Post Of The Week – Sunday 20th March 2016

1) Grid Cells

One of the videos on the Types Of Memory webpage shows a lecture by Eleanor Maguire. It explains the significance of grid cells. These enable mice to navigate around simple mazes. They are the first example thinking recorded as brain activity. We can infer what the mouse is thinking directly from patterns of activity detected by scans.

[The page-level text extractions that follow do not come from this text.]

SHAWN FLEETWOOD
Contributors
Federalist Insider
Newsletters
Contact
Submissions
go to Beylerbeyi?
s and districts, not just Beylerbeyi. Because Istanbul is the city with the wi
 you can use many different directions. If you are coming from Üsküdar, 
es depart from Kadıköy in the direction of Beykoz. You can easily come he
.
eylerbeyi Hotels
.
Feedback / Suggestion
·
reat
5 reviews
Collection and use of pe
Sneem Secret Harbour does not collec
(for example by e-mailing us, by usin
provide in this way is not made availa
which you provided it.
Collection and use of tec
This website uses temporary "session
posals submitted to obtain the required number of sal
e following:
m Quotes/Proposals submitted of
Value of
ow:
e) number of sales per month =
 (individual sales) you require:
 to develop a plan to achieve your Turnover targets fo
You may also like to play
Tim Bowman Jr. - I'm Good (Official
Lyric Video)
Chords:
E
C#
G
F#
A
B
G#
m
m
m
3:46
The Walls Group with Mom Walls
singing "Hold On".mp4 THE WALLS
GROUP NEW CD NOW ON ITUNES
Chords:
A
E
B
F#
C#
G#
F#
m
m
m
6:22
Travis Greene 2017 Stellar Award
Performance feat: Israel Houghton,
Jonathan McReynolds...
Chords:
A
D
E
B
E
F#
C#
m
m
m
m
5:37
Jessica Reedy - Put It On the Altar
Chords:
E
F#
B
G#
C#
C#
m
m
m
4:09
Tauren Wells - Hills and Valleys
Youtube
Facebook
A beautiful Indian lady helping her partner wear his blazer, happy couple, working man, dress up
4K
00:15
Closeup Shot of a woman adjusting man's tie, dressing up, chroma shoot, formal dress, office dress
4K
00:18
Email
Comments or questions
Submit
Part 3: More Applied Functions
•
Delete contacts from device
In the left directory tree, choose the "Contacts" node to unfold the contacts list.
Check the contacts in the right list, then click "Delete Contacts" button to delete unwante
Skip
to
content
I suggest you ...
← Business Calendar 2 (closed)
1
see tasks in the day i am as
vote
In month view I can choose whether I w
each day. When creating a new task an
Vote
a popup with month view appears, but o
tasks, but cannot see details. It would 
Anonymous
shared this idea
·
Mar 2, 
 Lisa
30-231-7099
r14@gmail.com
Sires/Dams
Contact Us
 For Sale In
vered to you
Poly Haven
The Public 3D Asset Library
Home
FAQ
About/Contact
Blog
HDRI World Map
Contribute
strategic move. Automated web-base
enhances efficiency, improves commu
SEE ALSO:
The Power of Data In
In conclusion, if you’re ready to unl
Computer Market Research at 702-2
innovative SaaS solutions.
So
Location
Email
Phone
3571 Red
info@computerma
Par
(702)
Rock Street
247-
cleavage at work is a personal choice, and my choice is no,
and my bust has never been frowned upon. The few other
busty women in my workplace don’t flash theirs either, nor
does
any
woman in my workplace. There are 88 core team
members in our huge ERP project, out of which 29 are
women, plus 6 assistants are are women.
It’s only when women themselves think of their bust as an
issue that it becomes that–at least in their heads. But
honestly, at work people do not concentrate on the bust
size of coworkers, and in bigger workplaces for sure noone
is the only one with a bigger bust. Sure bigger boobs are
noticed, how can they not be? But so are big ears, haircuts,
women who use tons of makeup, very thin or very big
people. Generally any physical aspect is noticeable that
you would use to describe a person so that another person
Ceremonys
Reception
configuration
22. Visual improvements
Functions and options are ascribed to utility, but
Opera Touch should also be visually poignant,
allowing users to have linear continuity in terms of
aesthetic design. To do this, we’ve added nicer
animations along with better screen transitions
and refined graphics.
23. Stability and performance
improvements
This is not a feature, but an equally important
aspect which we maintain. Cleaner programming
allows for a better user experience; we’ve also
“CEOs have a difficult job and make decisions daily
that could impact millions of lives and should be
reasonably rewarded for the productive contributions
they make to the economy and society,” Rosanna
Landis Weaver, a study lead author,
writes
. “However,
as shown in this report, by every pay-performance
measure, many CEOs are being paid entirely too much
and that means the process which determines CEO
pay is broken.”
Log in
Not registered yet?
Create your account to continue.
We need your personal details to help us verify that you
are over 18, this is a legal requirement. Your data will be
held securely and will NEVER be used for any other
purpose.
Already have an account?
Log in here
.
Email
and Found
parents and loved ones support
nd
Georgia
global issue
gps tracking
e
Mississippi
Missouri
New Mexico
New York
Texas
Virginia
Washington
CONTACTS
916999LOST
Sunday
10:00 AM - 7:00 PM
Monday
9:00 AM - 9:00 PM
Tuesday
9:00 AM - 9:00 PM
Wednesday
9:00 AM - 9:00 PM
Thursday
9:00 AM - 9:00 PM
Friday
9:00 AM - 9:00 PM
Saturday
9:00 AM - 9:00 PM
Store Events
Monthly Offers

This article explains a development of this research. It explains how grid cells in humans fire when we plan possible moves through a virtual environment. This tells us that memory is about looking forward as well as looking back. We use what we have experienced before to work out what to do next.


2) Diagnosing Autism In Women

Early diagnosis is essential for managing autism. This article looks at the problem of diagnosing autism in females. The problem revolves around repetitive behaviours. In males these are obvious and a sign of abnormality. In females, repetitive behaviour, for example playing with dolls, might be seen as normal, meaning that females showing failures to function in other domains do not get a complete diagnosis.


3) Letting It Happen vs Making It Happen

I have had some conversations over the last couple of weeks comparing performance in sport to performance on academic tasks. This article concerns the performance of elite golfers, a sport which I play.


4) Risk Of Early Death And Autism

This article explains possible reasons why people with autism die younger on average than the general population. The evidence comes from a large scale study in Sweden.

People with autism seem to be at risk because of suicide and because they are more likely to experience epileptic seizures. Nobody knows why.


5) Sugar Tax

When the current A2 course started in 2009, I used a programme from the BBC World Service about how New York City Health Department was using adverts and proposing tax changes in order to persuade people to stop drinking drinks with high sugar content. That seemed an outlandish suggestion back then.

This week, it has become government policy. This shows how quickly things can change when research presents a cogent case.